(Extracted page text data)
☆ ☆ ☆ ☆ ☆

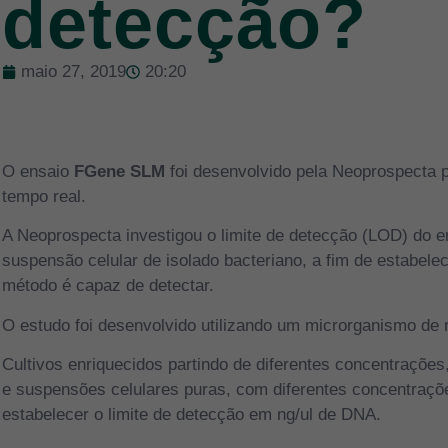
detecção?
maio 27, 2019
20:20
O ensaio
FGene SLM
foi desenvolvido pela Neoprospecta 
tempo real.
A Neoprospecta investigou o limite de detecção (LOD) do 
suspensão celular de isolado bacteriano, a fim de estabel
método é capaz de detectar.
O estudo foi desenvolvido utilizando um microrganismo de r
Cultivos enriquecidos partindo de diferentes concentrações
e suspensões celulares puras, com diferentes concentraçõe
estabelecer o limite de detecção em ng/ul de DNA.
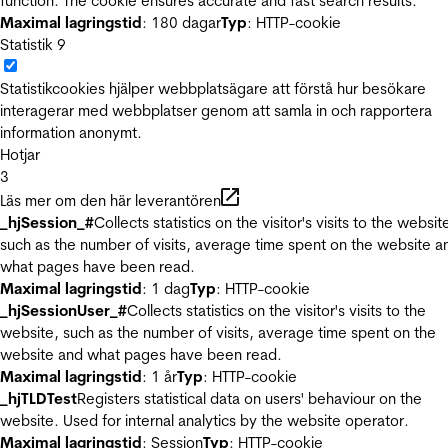
function. The cookie ensures accurate and fast search results.
Maximal lagringstid
: 180 dagar
Typ
: HTTP-cookie
Statistik
9
Statistikcookies hjälper webbplatsägare att förstå hur besökare
interagerar med webbplatser genom att samla in och rapportera
information anonymt.
Hotjar
3
Läs mer om den här leverantören
_hjSession_#
Collects statistics on the visitor's visits to the websit
such as the number of visits, average time spent on the website a
what pages have been read.
Maximal lagringstid
: 1 dag
Typ
: HTTP-cookie
_hjSessionUser_#
Collects statistics on the visitor's visits to the
website, such as the number of visits, average time spent on the
website and what pages have been read.
Maximal lagringstid
: 1 år
Typ
: HTTP-cookie
_hjTLDTest
Registers statistical data on users' behaviour on the
website. Used for internal analytics by the website operator.
Maximal lagringstid
: Session
Typ
: HTTP-cookie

☆ ☆ ☆ ☆ ☆

* [Activity]: Except for the pictures, print the data above exactly.

* [Result of the exercise]:
detecção?
maio 27, 2019
20:20
O ensaio
FGene SLM
foi desenvolvido pela Neoprospecta 
tempo real.
A Neoprospecta investigou o limite de detecção (LOD) do 
suspensão celular de isolado bacteriano, a fim de estabel
método é capaz de detectar.
O estudo foi desenvolvido utilizando um microrganismo de r
Cultivos enriquecidos partindo de diferentes concentrações
e suspensões celulares puras, com diferentes concentraçõe
estabelecer o limite de detecção em ng/ul de DNA.
function. The cookie ensures accurate and fast search results.
Maximal lagringstid
: 180 dagar
Typ
: HTTP-cookie
Statistik
9
Statistikcookies hjälper webbplatsägare att förstå hur besökare
interagerar med webbplatser genom att samla in och rapportera
information anonymt.
Hotjar
3
Läs mer om den här leverantören
_hjSession_#
Collects statistics on the visitor's visits to the websit
such as the number of visits, average time spent on the website a
what pages have been read.
Maximal lagringstid
: 1 dag
Typ
: HTTP-cookie
_hjSessionUser_#
Collects statistics on the visitor's visits to the
website, such as the number of visits, average time spent on the
website and what pages have been read.
Maximal lagringstid
: 1 år
Typ
: HTTP-cookie
_hjTLDTest
Registers statistical data on users' behaviour on the
website. Used for internal analytics by the website operator.
Maximal lagringstid
: Session
Typ
: HTTP-cookie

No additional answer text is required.